The designated item represents a capability that increases the probability of a successful outcome of trauma care. It also adds cost. Such items are not likely to be cost-effective for all facilities of a given level in environments with the poorest access to resources. Hence, they are not listed as essential. However, for countries with greater resource availability, such items may ultimately be designated essential in their own national plans. Likewise, there are some services for which only low-cost physical resources would be required and for which training of health care personnel at the level in question would be feasible. However, in order for this training to be considered essential, mechanisms would need to be in place to ensure that it is provided for all health care workers at the level in question, within the time constraints of all else for which they must be trained. In cases where it did not seem reasonable to assure such training nationwide, such services have been designated as desirable. Individual countries may wish to upgrade these to essential, either at all such facilities or at a subset of those with high trauma volume.

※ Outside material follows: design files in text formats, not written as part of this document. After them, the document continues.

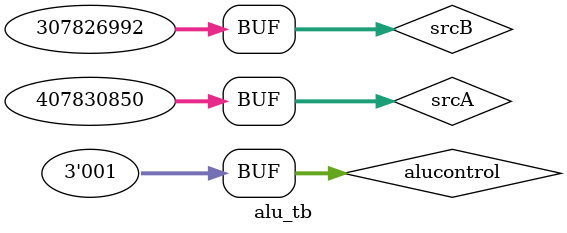
<source format=v>
module alu
(

input [31:0] srcA , srcB,
input [2:0] alucontrol,
output reg [31:0] aluresult,
output reg zero

);

always @(*) begin

  case (alucontrol)
   3'b010: aluresult <= srcA + srcB; // add
   3'b110: aluresult <= srcA + (~srcB) + 1; // sub
   3'b000: aluresult <= srcA & srcB; // and
   3'b001: aluresult <= srcA | srcB; // or
         3'b111: aluresult <=((srcA[31] != srcB[31]) && srcA<srcB ) ? 1 : 0; // slt
   default: aluresult <=0;
     endcase
end

always @(aluresult) begin
if(aluresult==0)
    begin
        zero<=1;
    end
else begin
        zero<=0;
end
end
endmodule

module alu_tb;
reg [31:0] srcA,srcB;
reg [2:0] alucontrol;
wire [31:0] aluresult;
wire zero;

alu dut(.srcA(srcA),.srcB(srcB),.alucontrol(alucontrol),.aluresult(aluresult),.zero(zero));

initial 
begin 
#5 srcA=32'b0001_1000_0100_1111_0000_0001_0100_0010;srcB=32'b0001_0010_0101_1001_0001_0001_0011_0000; alucontrol=010; 
#5 srcA=32'b0011_1010_0101_1001_0001_0011_0101_0100;srcB=32'b0001_0010_0111_1001_0001_0101_0011_0100; alucontrol=000;
#5 srcA=32'b0001_1000_0100_1111_0000_0001_0100_0010;srcB=32'b0001_0010_0101_1001_0001_0001_0011_0000; alucontrol=100;
#5 srcA=32'b0001_1000_0100_1111_0000_0001_0100_0010;srcB=32'b0001_0010_0101_1001_0001_0001_0011_0000; alucontrol=001;
end

initial 
begin 
$monitor("time=%g, srcA=%b, srcB=%b, alucontrol=%b, aluresult=%b, zero=%b",$time,srcA,srcB,alucontrol,aluresult,zero);
end 
endmodule

</source>
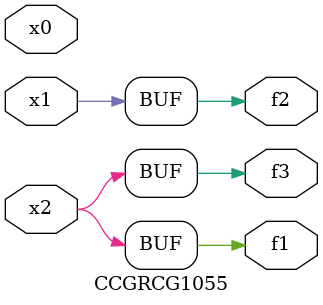
<source format=v>
module CCGRCG1055(
	input x0, x1, x2,
	output f1, f2, f3
);
	assign f1 = x2;
	assign f2 = x1;
	assign f3 = x2;
endmodule

</source>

"Possibly required" (PR) resources

In environments with poorer access to resources, some trauma treatment capabilities might need to be shifted to lower levels of the health care system in order to increase their availability. Such services usually represent only minimal increased cost, relative to the provision of such services only at higher levels of the health care system. Shifting to a lower level in the health care system would usually imply that a provider with less advanced trauma-related training and skills would be performing procedures that might otherwise be performed by more highly trained personnel. Hence, it is to be emphasized that the "PR" designation is different from the "desirable" designation. PR represents a potential necessity to increase availability of trauma care services in environments with poorer access to resources. It is anticipated that the PR designation will apply primarily to low-income countries, but not to middle-income.

"Irrelevant" (I) resources

This implies that one would not ordinarily expect this capability at the given level of the health care system, even with full availability of resources.